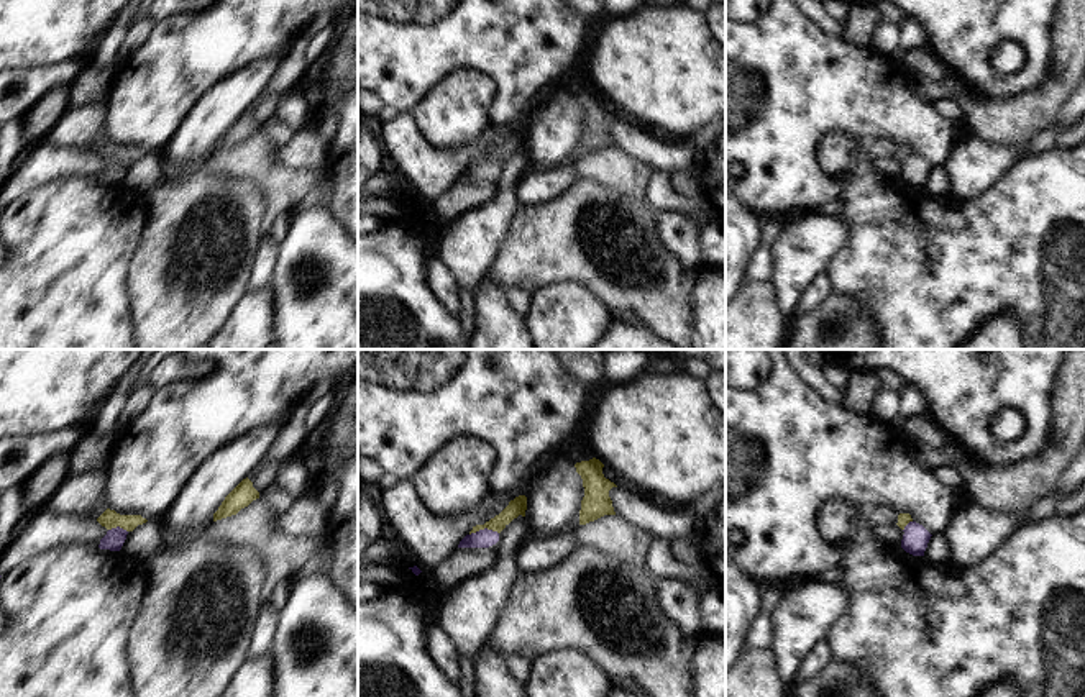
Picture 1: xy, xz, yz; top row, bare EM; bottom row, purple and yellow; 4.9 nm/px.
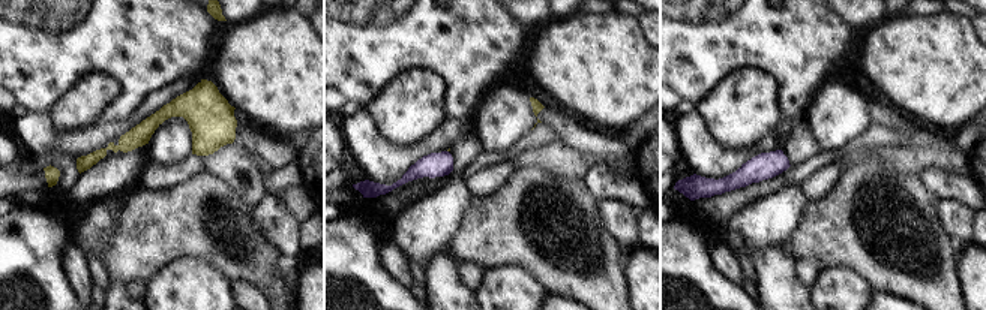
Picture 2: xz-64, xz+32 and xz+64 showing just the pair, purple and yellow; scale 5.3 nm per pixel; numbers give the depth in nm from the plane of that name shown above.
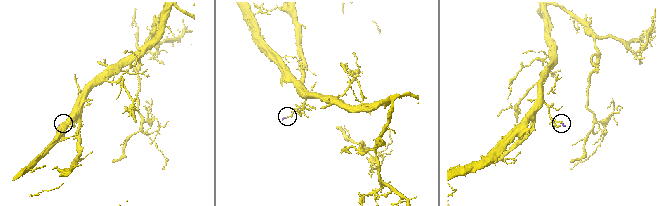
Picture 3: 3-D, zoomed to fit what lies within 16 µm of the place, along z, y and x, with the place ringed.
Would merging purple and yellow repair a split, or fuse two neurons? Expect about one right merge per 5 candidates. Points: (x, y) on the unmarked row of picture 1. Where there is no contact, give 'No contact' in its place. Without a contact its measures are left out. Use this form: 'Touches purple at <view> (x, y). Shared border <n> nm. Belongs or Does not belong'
Touches purple at xz (485, 161). Shared border 140 nm. Does not belong

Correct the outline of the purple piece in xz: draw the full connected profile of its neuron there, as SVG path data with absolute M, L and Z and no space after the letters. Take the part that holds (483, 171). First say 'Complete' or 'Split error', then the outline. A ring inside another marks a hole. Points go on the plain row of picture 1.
Complete. M479 162L476 166L466 167L458 180L489 180L499 174L499 166L492 162Z

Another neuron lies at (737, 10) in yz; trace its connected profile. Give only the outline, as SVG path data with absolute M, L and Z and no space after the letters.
M726 0L726 20L753 23L763 16L773 0Z

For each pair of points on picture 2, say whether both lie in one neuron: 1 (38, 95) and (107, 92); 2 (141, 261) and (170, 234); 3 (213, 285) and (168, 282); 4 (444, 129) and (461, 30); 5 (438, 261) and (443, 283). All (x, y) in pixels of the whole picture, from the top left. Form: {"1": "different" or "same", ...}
{"1": "different", "2": "same", "3": "same", "4": "different", "5": "same"}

▶ INSTRUCTIONS TO FOLLOW: Print exactly the first line of the entries and every line after it through the one that contains "Picture 3: 3-D, zoomed", leaving the pictures out.

▶ RESPONSE BELOW:
Picture 1: xy, xz, yz; top row, bare EM; bottom row, purple and yellow; 4.9 nm/px.
Picture 2: xz-64, xz+32 and xz+64 showing just the pair, purple and yellow; scale 5.3 nm per pixel; numbers give the depth in nm from the plane of that name shown above.
Picture 3: 3-D, zoomed to fit what lies within 16 µm of the place, along z, y and x, with the place ringed.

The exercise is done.